Karşımda asılı duran resme baktığımda ileride ismini duyuracak kadar yetenekli bir ressam görüyordum. Kendi yeteneğini başarılı bir şekilde gözler önüne sermişti. Belki de geleceğin; Pablo Picasso, Leonardo Da Vinci ,Osman Hamdi Bey - 'Kaplumbağa Terbiyecisi' tablosu oldukça dikkatimi çekmiştir- veya Picasso'nun deyimiyle en düzgün el ve parmak çizen iki kişiden birisi olan Abidin Dino gibi yeteneklere aday birisi -resimlerle fazla alâkam olmasa da- olduğunu söylemek mümkündü. Peki, ben hangi konuda iyiydim? Hâlâ kendimi keşfetmeye çalışıyorum. İnsanları iyi gözlemlemek, hissettikleri duyguları çabuk çözmekte bir yetenek sayılır mıydı? Eğer öyleyse iyi bir gözlemci olduğumu söylemek mümkündü.

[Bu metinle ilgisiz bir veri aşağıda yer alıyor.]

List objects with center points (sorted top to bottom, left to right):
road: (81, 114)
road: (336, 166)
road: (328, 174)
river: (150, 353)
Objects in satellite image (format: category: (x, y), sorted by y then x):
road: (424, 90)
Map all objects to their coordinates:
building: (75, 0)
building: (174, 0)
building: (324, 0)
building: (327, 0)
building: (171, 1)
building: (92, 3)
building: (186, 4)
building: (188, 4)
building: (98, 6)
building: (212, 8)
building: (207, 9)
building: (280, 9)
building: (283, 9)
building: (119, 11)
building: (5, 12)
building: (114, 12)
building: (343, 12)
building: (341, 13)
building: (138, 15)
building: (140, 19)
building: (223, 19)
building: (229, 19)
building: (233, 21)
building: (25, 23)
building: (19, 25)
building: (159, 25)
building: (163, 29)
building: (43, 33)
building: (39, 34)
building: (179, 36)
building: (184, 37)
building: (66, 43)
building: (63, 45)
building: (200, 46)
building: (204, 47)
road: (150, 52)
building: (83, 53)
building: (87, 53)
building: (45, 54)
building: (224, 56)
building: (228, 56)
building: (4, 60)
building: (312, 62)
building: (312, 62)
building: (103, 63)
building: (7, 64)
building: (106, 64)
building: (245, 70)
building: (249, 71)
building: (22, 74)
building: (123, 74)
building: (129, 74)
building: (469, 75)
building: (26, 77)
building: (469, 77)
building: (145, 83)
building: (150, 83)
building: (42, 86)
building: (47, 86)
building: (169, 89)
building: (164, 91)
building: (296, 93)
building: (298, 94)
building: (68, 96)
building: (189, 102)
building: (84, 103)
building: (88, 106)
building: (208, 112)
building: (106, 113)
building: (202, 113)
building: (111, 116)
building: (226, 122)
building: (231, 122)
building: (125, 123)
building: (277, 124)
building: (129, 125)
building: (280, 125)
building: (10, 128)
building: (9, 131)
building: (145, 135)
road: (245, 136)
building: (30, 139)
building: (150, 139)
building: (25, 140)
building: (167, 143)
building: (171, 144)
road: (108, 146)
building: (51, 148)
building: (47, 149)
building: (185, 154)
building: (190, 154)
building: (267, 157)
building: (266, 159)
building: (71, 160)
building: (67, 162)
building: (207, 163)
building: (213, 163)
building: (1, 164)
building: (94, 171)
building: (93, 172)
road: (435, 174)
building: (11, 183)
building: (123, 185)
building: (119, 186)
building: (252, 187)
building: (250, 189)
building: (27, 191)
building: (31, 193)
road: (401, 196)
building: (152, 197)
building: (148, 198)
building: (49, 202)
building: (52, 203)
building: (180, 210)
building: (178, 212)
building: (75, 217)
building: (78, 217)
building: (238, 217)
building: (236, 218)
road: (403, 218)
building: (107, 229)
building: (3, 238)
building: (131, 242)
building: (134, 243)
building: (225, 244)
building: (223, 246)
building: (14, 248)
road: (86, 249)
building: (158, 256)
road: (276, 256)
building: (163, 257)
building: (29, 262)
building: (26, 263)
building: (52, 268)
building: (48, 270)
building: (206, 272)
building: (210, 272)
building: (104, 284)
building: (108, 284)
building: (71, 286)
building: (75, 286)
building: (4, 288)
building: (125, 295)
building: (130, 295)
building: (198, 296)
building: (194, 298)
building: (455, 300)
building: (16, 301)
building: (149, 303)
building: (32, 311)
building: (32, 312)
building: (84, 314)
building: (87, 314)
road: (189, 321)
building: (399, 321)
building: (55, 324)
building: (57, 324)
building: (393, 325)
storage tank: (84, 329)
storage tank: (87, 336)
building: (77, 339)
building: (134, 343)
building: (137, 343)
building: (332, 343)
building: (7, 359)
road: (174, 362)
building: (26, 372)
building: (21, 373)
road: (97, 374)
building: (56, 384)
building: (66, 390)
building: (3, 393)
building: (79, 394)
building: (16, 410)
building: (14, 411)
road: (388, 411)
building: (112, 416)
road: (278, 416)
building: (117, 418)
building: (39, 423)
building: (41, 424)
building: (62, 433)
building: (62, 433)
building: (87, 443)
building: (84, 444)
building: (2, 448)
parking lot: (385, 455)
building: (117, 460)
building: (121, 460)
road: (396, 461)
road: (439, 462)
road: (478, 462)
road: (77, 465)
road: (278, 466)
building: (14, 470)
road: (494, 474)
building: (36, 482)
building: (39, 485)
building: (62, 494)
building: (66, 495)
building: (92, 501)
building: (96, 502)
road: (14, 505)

Ressam hangi duygularla yaptı bilmiyorum ama şuan bakmakta olduğum resimde ; genç bir çift yeşil bir tepede oturmuş, karşılarındaki şehrin ışıklarını seyrediyorlardı. Resimdeki erkek karakter kollarını kıza dolamış, kız da bu durumdan memnun bir ifadeyle erkeğin göğsüne sırtını dayamıştı. Resmin konusu basit gözükse de içindeki duyguları hissettirmeye yetti. Aralarındaki bağı görmemek mümkün değildi. Bu resim beni etkilemiş ve özenmeme sebep olmuştu.
İnsanoğlunun gözünü boyayan dünyevi isteklerden uzak durmaya çalışan, hata yapsam da pişmanlıkla tövbe edip tekrarlamamak için çabalayan, kendi halinde bir kızdım. Küçük isteklerim dışında en büyük arzum gerçek aşkı istiyor oluşumdu; sevdiğim adamdan olan çocuklarımızı, küçük ama bir o kadar sıcak ve mutlu yuvamızda beraber büyütmek. "Resmi incelemen bittiyse artık gidelim mi?" Yanı başımda duran Gülfiye'yi başımı sallayarak onayladım. Gülfiye ile resim sergisinden çıkarken hava çoktan kararmıştı.
" Nasıldı?" diye sordu Gülfiye, her halinden sıkılmış olduğu belliydi.
"İyiydi," demekle yetindim.
" Açıkçası bana göre değil, hiç bir şey anlamadım."
" Sıkıntı etme, ben de senden farklı değilim."
Sergide sıcaklayınca çıkartıp koluma astığım yaka kısmı tüylü, uzun, siyah hırkamı giyerken sergiden birisi koşturarak yanımıza geliyordu. Heyecanı ve telaşı yüzüne yansıyan bu gencin, Ali olduğunu anlamam uzun sürmedi.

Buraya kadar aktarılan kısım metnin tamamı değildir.